Again the images swirled, reforming themselves into a moot. Uragh was there, arguing with one of the fairies; Jaeworl, caught up in some philosophical debate with T’kar the Mossborn; Lare’el absently nodded along with her brother as he passionately recounted the exaggerated account of his latest hunt.

Then she herself arrived, sitting down in front of them all and the moot began. There were no words, but Imaerla did not need them.

One by one they offered their thoughts on the state of the tribe, and their requests for what needed to be done. She would listen to what everyone had to say, then give everyone time to raise their thoughts on the claims of the others. Then she would weigh it all and decide what needed to be done.

Except here she did nothing. Here in the dark of her dreams she just sat there while the members of the moot came to a decision on their own; without even acknowledging her presence. The same decision she had laid forth.

A knot formed in Imaerla’s stomach as she watched scene after scene unfold. Each ended the same: each time she was supposed to make a decision, the decision was made by the moot without her.

“You did nothing.”

Imaerla looked at the apparition, the words barely registering with her.

“They made the choices.”

“I… No, that is not- I was Queen.”

“You was a leaf, rustling in their wind.”
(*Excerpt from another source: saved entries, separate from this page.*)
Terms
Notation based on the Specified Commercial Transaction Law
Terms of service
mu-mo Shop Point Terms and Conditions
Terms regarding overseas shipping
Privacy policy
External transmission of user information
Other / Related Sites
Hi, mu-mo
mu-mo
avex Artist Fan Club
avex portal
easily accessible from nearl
Imaerla’s shoulders slumped.

“Still you would have stayed?”

“My place is with my people.”

“Then the girl would be dead.”

“Why do you even care?”

The woman laughed, as otherworldly a sound as Imaerla had ever heard. Yet it was a mournful laughter, weighing upon Imaerla’s heart and drawing out her sorrows.

Imaerla closed her eyes. It accomplished nothing, for everything around her was already in her mind. Images of Loriana running through the forest, packs of trolls following her. Howls of bloodlust filled Imaerla’s ears as they caught up with Loriana, their claws and teeth sinking into her. The girl shifting to Jae-lagh, Lyara, even Uragh… one by one, she watched her kin and friends torn apart by the trolls.
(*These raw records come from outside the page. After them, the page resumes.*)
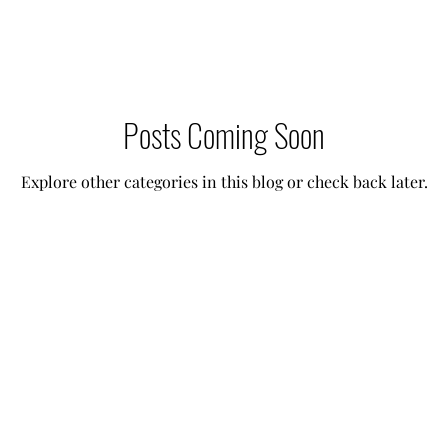
 Needs Care
Multiple Children Care
Sick Child 
Posts Coming Soon
p Techniques
Our Team
Lifestyle Assistant
Explore other categories in this blog or check back later.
“Enough! It is over, now. You forced my actions. Loriana is safe with her own kind.”

“And you are dying.”

“Better dead than a pawn to Twilight Rose.”

The woman paused, a look of confusion stealing across her face for but a moment before it was once more clouded by sorrow.
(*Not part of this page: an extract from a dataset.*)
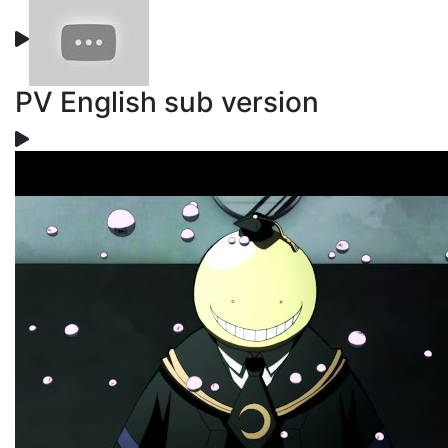
PV English sub version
“Did you think that Taral would not speak of your demands? That we would not know you?” When the fey’s response was impassive silence, Imaerla thought she had finally gained the upper hand. “I do not know what you thought to gain by sowing discord between us and the humans, but we know who you are. We will not be your pawns.”

“Then let us finish this game.”

“I shall soon feed the tree, it is already over.”

“You may yet be saved.”


Imaerla wanted to reject the hope she was offered, but she could not. There was still a chance for her, still a possibility that she would be able to return to her tribe. A chance to make amends. But she knew better than to accept the offer of Fair Folk without question.

“At what cost?”

“A favor.”

“A favor?”

The soft smile that slowly spread across the phantom’s crimson lips as it glided closer told Imaerla that she had lost.

“You must take the girl to the valley where the raven nests.”